EXERCISE PROMPT
Below are some records. Return exactly the lines from the one with "18. According to" to the one with "350 Juergensen H., Robbins", and nothing else.

►

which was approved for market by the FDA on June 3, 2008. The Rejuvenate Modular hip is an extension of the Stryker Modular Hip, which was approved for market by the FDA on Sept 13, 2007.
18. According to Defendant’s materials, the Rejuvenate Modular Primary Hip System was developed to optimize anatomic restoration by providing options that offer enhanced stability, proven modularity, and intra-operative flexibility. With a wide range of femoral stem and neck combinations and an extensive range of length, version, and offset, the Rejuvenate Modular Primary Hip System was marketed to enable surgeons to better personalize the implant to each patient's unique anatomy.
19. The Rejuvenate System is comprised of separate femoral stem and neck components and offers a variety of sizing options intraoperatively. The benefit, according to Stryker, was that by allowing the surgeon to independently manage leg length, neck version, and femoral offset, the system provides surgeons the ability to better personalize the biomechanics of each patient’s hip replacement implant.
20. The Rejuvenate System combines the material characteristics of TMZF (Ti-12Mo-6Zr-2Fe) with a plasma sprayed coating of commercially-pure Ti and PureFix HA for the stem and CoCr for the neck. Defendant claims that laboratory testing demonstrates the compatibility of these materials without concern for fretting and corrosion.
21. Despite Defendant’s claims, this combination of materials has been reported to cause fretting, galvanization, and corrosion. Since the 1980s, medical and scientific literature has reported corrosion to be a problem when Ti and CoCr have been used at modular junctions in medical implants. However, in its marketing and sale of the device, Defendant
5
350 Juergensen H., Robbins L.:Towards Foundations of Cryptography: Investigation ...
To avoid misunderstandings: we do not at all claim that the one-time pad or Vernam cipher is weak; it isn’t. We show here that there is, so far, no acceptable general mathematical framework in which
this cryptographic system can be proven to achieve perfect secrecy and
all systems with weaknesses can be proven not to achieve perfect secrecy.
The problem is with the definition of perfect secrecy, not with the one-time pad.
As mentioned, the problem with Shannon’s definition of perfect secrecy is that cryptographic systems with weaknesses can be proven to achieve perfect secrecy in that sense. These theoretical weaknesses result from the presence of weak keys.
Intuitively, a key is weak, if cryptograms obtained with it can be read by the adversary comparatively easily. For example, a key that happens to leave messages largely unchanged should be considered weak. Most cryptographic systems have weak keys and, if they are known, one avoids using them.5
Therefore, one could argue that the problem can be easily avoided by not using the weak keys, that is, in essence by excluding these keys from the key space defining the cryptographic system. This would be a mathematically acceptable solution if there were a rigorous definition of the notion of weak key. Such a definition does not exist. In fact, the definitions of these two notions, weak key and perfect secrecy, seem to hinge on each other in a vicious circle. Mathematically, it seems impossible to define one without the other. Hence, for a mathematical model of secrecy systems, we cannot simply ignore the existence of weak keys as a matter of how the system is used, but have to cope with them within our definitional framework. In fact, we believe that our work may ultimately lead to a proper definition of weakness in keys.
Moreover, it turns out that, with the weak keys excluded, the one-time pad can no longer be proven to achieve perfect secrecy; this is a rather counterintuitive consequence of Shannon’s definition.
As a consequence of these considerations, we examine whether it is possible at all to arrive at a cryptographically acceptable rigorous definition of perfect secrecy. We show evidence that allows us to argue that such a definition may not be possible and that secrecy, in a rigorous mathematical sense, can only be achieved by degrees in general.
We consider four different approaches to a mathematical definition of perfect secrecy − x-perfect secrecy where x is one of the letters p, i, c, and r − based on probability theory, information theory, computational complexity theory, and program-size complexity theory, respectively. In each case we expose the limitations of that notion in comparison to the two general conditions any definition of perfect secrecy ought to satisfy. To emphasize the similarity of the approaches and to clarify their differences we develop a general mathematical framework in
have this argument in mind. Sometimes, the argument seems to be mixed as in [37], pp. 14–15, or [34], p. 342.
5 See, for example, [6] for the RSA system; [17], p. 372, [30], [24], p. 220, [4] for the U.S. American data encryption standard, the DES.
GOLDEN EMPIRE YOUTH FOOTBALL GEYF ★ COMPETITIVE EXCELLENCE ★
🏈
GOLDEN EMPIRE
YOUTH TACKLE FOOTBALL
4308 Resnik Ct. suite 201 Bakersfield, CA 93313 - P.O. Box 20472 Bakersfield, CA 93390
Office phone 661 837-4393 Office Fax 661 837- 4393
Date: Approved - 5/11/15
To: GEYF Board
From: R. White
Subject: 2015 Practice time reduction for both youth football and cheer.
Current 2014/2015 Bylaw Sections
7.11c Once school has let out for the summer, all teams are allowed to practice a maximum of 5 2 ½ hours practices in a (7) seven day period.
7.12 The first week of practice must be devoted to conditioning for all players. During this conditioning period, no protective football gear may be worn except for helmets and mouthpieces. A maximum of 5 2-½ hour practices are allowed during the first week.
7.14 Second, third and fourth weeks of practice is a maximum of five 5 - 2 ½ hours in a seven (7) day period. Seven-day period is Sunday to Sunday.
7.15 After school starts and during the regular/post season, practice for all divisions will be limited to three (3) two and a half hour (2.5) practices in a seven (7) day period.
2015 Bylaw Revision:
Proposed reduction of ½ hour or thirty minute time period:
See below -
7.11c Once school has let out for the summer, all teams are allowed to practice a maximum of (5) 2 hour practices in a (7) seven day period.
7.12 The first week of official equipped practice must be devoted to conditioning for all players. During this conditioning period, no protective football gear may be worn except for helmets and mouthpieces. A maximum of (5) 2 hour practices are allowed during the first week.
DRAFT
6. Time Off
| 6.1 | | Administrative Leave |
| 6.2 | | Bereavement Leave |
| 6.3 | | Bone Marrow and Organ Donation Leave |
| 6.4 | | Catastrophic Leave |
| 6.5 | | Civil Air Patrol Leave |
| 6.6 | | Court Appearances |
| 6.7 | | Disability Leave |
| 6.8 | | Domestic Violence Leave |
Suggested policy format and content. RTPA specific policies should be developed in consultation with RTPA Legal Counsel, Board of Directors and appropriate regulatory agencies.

◄

TASK SOLUTION
18. According to Defendant’s materials, the Rejuvenate Modular Primary Hip System was developed to optimize anatomic restoration by providing options that offer enhanced stability, proven modularity, and intra-operative flexibility. With a wide range of femoral stem and neck combinations and an extensive range of length, version, and offset, the Rejuvenate Modular Primary Hip System was marketed to enable surgeons to better personalize the implant to each patient's unique anatomy.
19. The Rejuvenate System is comprised of separate femoral stem and neck components and offers a variety of sizing options intraoperatively. The benefit, according to Stryker, was that by allowing the surgeon to independently manage leg length, neck version, and femoral offset, the system provides surgeons the ability to better personalize the biomechanics of each patient’s hip replacement implant.
20. The Rejuvenate System combines the material characteristics of TMZF (Ti-12Mo-6Zr-2Fe) with a plasma sprayed coating of commercially-pure Ti and PureFix HA for the stem and CoCr for the neck. Defendant claims that laboratory testing demonstrates the compatibility of these materials without concern for fretting and corrosion.
21. Despite Defendant’s claims, this combination of materials has been reported to cause fretting, galvanization, and corrosion. Since the 1980s, medical and scientific literature has reported corrosion to be a problem when Ti and CoCr have been used at modular junctions in medical implants. However, in its marketing and sale of the device, Defendant
5
350 Juergensen H., Robbins L.:Towards Foundations of Cryptography: Investigation ...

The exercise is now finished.